Стив прислушался. Одиночные крики птицы в темноте слышались плачем. Далекий сокол, словно звал кого-то.
— Странно, — признался Шон. — В такое время? Должно быть, он сильно тоскует.
— Как ты думаешь, он такой же, как у Энди на руке? — спросил Маккена и повернул голову, стараясь заглянуть в лицо стоящего за спиной Стива.
— Должно быть, — тихо ответил Шон, обнимая друга за плечи, — ведь он человек из рода соколов.
— Человек из рода соколов? — переспросил Рой. — В смысле?
— Это не просто татуировка. Это что-то вроде тотема, или как это у них там называется, не знаю. Капли Дождя, что собирал его душу, так ему сказал. Этот сокол на татуировке — как оберег, что ли.

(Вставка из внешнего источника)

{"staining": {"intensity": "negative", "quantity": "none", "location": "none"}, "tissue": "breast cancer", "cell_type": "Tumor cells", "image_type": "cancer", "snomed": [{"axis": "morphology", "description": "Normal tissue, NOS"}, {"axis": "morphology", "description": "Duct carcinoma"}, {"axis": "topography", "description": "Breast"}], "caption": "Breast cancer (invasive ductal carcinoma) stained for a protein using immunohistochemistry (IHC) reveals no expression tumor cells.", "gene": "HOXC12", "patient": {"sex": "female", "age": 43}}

Энди говорит, что ощущал себя птицей в полете, и что Капли Дождя учил его летать…
— Стив, — Маккена развернулся с таким выражением лица, что можно было смело думать, он изо всех сил старается проглотить очень твердый и горький ком, — ты бредишь, что ли? Какие капли дождя, и какие полеты? Это как надо было обкуриться, чтобы вообще пытаться обсуждать это? Не знаю, что там с ним происходило, но он сильно изменился…
— Да, он изменился. Прошлое… Его изменила жизнь, ибо он нахлебался ею сполна. Он стал взрослее и жестче, но его сердце осталось прежним. Добрым и любящим. Он примчался сюда, бросив все, как только узнал, что ты умираешь. Он пришел вместе с этим своим прошлым, чтобы помочь тебе. Он не знал, но он чувствовал, что ты не примешь его, и просто ждал. Он ждал и все равно надеялся. Знаешь, как-то он сказал: «Я знаю, о чем кричат соколы. Я слышу и понимаю их. Мы одной крови. И с Каплями Дождя, и с Тиу тоже». Я спросил его тогда: «А как кричат соколы?», а он ответил: «Как люди. По-разному, и лишь одинокий сокол кричит так, что рвет душу». Ты не знал, нет? Вот видишь, а я знал. И про Капли Дождя знал, и про Тиу, и про Джен. Я знал и о Томе, и о Мартине, и кто такие Джил и малышка Дель. Я даже попробовал курить датуру, и он объяснил, что дает пейотль. И про погремушку с песком, и про мандалу, и как он первый раз понял, что летает. Ты наверняка никогда не слышал о мистере Киме, ведь так? А мне он рассказал, как этот Ким тренировал его с помощью пустого пластикового стаканчика, и какие трюки он теперь может делать на шесте. Мне кажется, что я смогу даже с духами навахо разговаривать и уж точно пойму, что говорит Грея. Видишь, сколько у него всего. А еще есть кольца жизни. Твое и его, но разве тебе нужно было это знать?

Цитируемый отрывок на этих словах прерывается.